3 Ways Wearables Are Impacting Lawyers
Originally published on Legaltech News
In a tense moment, the defense team and the prosecution await a final decision from the jury. As the jury foreman is about to issue the verdict, the defense attorney looks at her Apple Watch. “Your honor,” she exclaims. “I would like to ask to submit a piece of evidence I just came across that is crucial to this case…”
The smart watch is the most popular wearable technology device for lawyers right now. But virtual reality (VR) headsets and smart glasses also present opportunities for legal professionals.
That’s just the beginning. In a few years, lawyers might enhance their performance by implanting electrodes into their brains. But what are they using now? Here’s a look:
1. Smart Watches to Keep Connected
There’s no authoritative figure on the number of attorneys who use smart watches. The American Bar Association’s 2016 Technology Report found 1 percent of legal professionals use “other” for mobile work. (Laptops are by far the most popular devices for such work.) It’s logical to assume that some of that 1 percent are using smart watches.
For lawyers, smart watches have a particular appeal since they can provide access to information on the fly. Users can also set up their devices to only receive certain messages. That way they know when they receive a vibration on their wrists that it’s something important. This can provide a degree of assurance for lawyers in the midst of a trial or during a meeting with clients. They know they’re not missing out on anything important. It also lets them get a break from their smartphones. In theory at least, this can let lawyers stay more focused and connected.

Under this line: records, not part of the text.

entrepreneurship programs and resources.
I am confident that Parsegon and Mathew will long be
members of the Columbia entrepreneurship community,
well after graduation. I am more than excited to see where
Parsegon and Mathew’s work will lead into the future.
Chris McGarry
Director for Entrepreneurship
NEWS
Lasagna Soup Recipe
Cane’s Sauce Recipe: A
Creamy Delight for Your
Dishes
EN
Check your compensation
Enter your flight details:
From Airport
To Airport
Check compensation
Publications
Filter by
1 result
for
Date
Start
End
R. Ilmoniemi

2. Experiments With Virtual Reality Headsets
Most people see VR headsets such as Facebook’s Oculus Rift or Samsung’s Gear VR and think “gaming.” While that’s understandable, VR’s potential for professionals is a bigger deal than its potential as an entertainment device. Engineers use VR for instance to create 3-D models of what they’re building. Real estate agents use them to give prospective buyers a virtual “walk-through” of properties. Teachers can also use them for distance learning.

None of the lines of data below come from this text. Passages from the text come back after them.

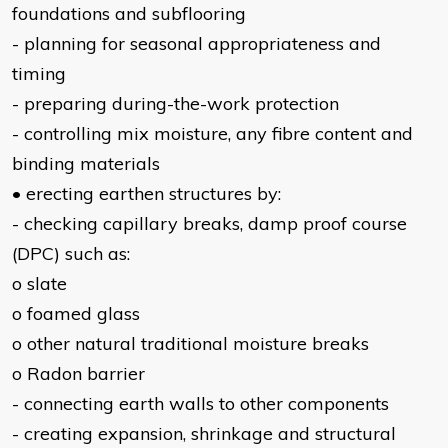
foundations and subflooring
- planning for seasonal appropriateness and
timing
- preparing during-the-work protection
- controlling mix moisture, any fibre content and
binding materials
• erecting earthen structures by:
- checking capillary breaks, damp proof course
(DPC) such as:
o slate
o foamed glass
o other natural traditional moisture breaks
o Radon barrier
- connecting earth walls to other components
- creating expansion, shrinkage and structural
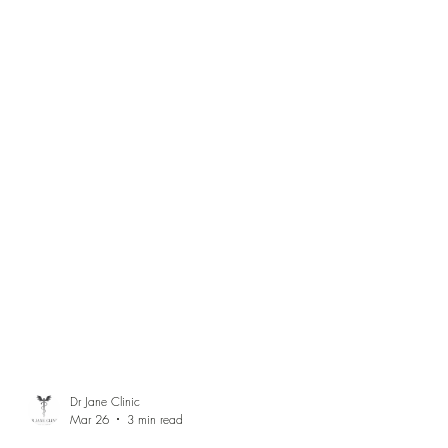
Dr Jane Clinic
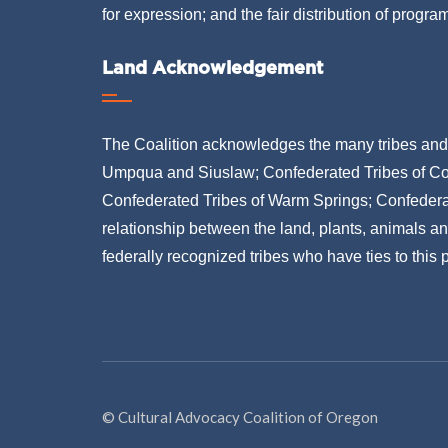
for expression; and the fair distribution of progra
Land Acknowledgement
The Coalition acknowledges the many tribes and b
Umpqua and Siuslaw; Confederated Tribes of Co
Confederated Tribes of Warm Springs; Confederat
relationship between the land, plants, animals a
federally recognized tribes who have ties to this
© Cultural Advocacy Coalition of Oregon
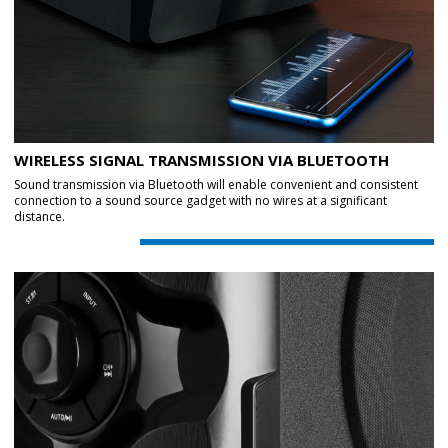
WIRELESS SIGNAL TRANSMISSION VIA BLUETOOTH
Sound transmission via Bluetooth will enable convenient and consistent
connection to a sound source gadget with no wires at a significant
distance.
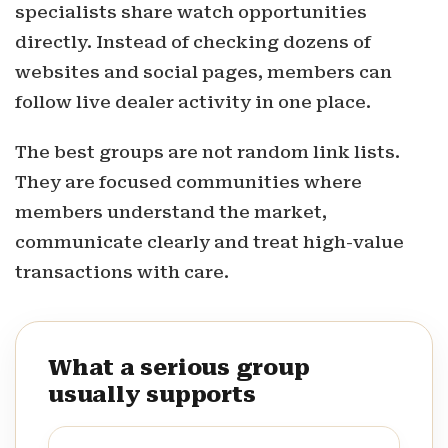
specialists share watch opportunities
directly. Instead of checking dozens of
websites and social pages, members can
follow live dealer activity in one place.
The best groups are not random link lists.
They are focused communities where
members understand the market,
communicate clearly and treat high-value
transactions with care.
What a serious group
usually supports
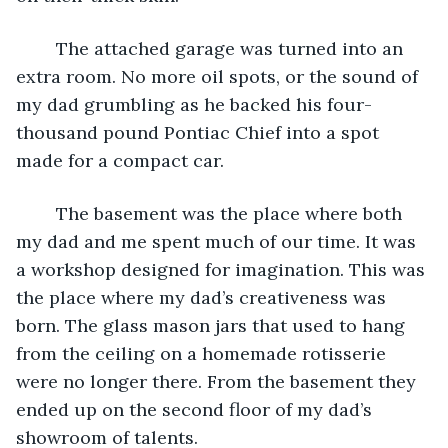
	The attached garage was turned into an 
extra room. No more oil spots, or the sound of 
my dad grumbling as he backed his four-
thousand pound Pontiac Chief into a spot 
made for a compact car.
	The basement was the place where both 
my dad and me spent much of our time. It was 
a workshop designed for imagination. This was 
the place where my dad’s creativeness was 
born. The glass mason jars that used to hang 
from the ceiling on a homemade rotisserie 
were no longer there. From the basement they 
ended up on the second floor of my dad’s 
showroom of talents.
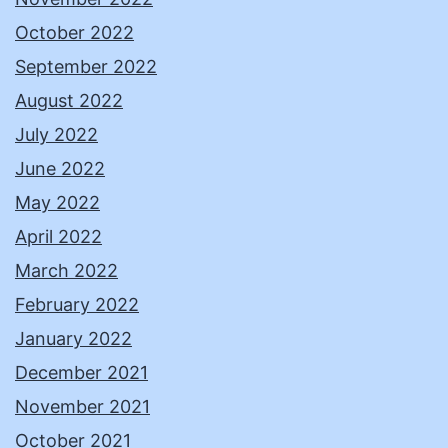
October 2022
September 2022
August 2022
July 2022
June 2022
May 2022
April 2022
March 2022
February 2022
January 2022
December 2021
November 2021
October 2021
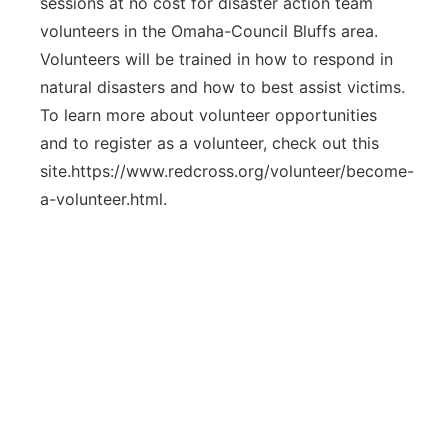
sessions at no cost for disaster action team
volunteers in the Omaha-Council Bluffs area.
Volunteers will be trained in how to respond in
natural disasters and how to best assist victims.
To learn more about volunteer opportunities
and to register as a volunteer, check out this
site.https://www.redcross.org/volunteer/become-
a-volunteer.html.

For lawyers, the use cases aren’t as obvious yet, but theoretically, a VR headset could open new vistas. Attorneys could use them to take depositions and interview witnesses without leaving their office. Some are also using VR headsets to present their cases to juries to provide a more immersive look at details of a case. Another application is for training lawyers. Using VR can gamify the process and make it more fun and therefore more effective.
3. Smart Glasses to Help Create Empathy
While Google Glass didn’t have the kind of adoption that was expected in 2013, the smart glasses category isn’t dead. Last year, Snap, the parent company of Snapchat, released Spectacles, smart glasses that can record 10–30 second videos by pressing a button.

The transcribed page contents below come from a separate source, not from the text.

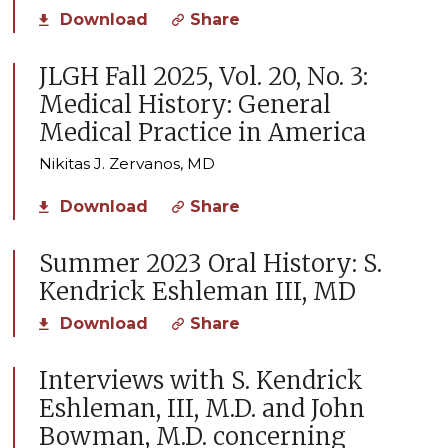
Download
Share
JLGH Fall 2025, Vol. 20, No. 3:
Medical History: General
Medical Practice in America
Nikitas J. Zervanos, MD
Download
Share
Summer 2023 Oral History: S.
Kendrick Eshleman III, MD
Download
Share
Interviews with S. Kendrick
Eshleman, III, M.D. and John
Bowman, M.D. concerning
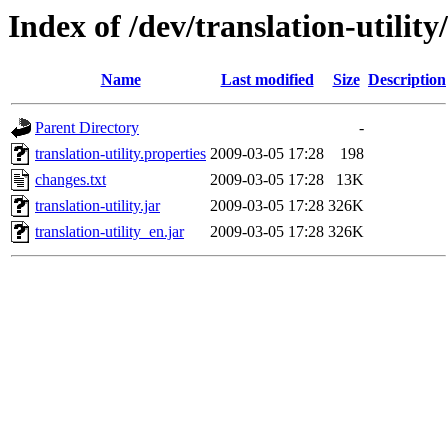
Index of /dev/translation-utility
Name
Last modified
Size
Description
Parent Directory
-
translation-utility.properties
2009-03-05 17:28
198
changes.txt
2009-03-05 17:28
13K
translation-utility.jar
2009-03-05 17:28
326K
translation-utility_en.jar
2009-03-05 17:28
326K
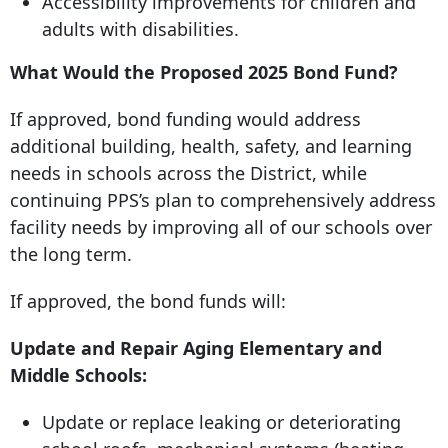
Accessibility improvements for children and
adults with disabilities.
What Would the Proposed 2025 Bond Fund?
If approved, bond funding would address
additional building, health, safety, and learning
needs in schools across the District, while
continuing PPS’s plan to comprehensively address
facility needs by improving all of our schools over
the long term.
If approved, the bond funds will:
Update and Repair Aging Elementary and
Middle Schools:
Update or replace leaking or deteriorating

This again seems like a case where the application for legal work isn’t immediately evident. But consider how the Phoenix law firm Fennemore Craig has used Google Glass. Using what it called “Glass Action,” the firm used the headset to let personal injury clients record the travails of their daily lives. In that case, a double amputee who lost an arm and a leg in a work accident used Google Glass for that purpose.
Smart glasses could also be used for evidence collection. An attorney in a workers’ compensation case could, for instance, use Spectacles to catch a claimant mowing his lawn or exercising to prove fraud.
Where do we go from here? Elon Musk’s new startup, Neuralink, aims to implant tiny electrodes into people’s brains to download and upload thoughts. That brings up some fascinating scenarios for lawyers. Imagine being able to access every law and casebook, for instance.
It’s also kind of creepy too, of course. But that doesn’t mean it won’t happen. One thing is certain: Technology is transforming law just like every other profession. Wearables is one avenue, but there will be others as we move into the third decade of the 21st century.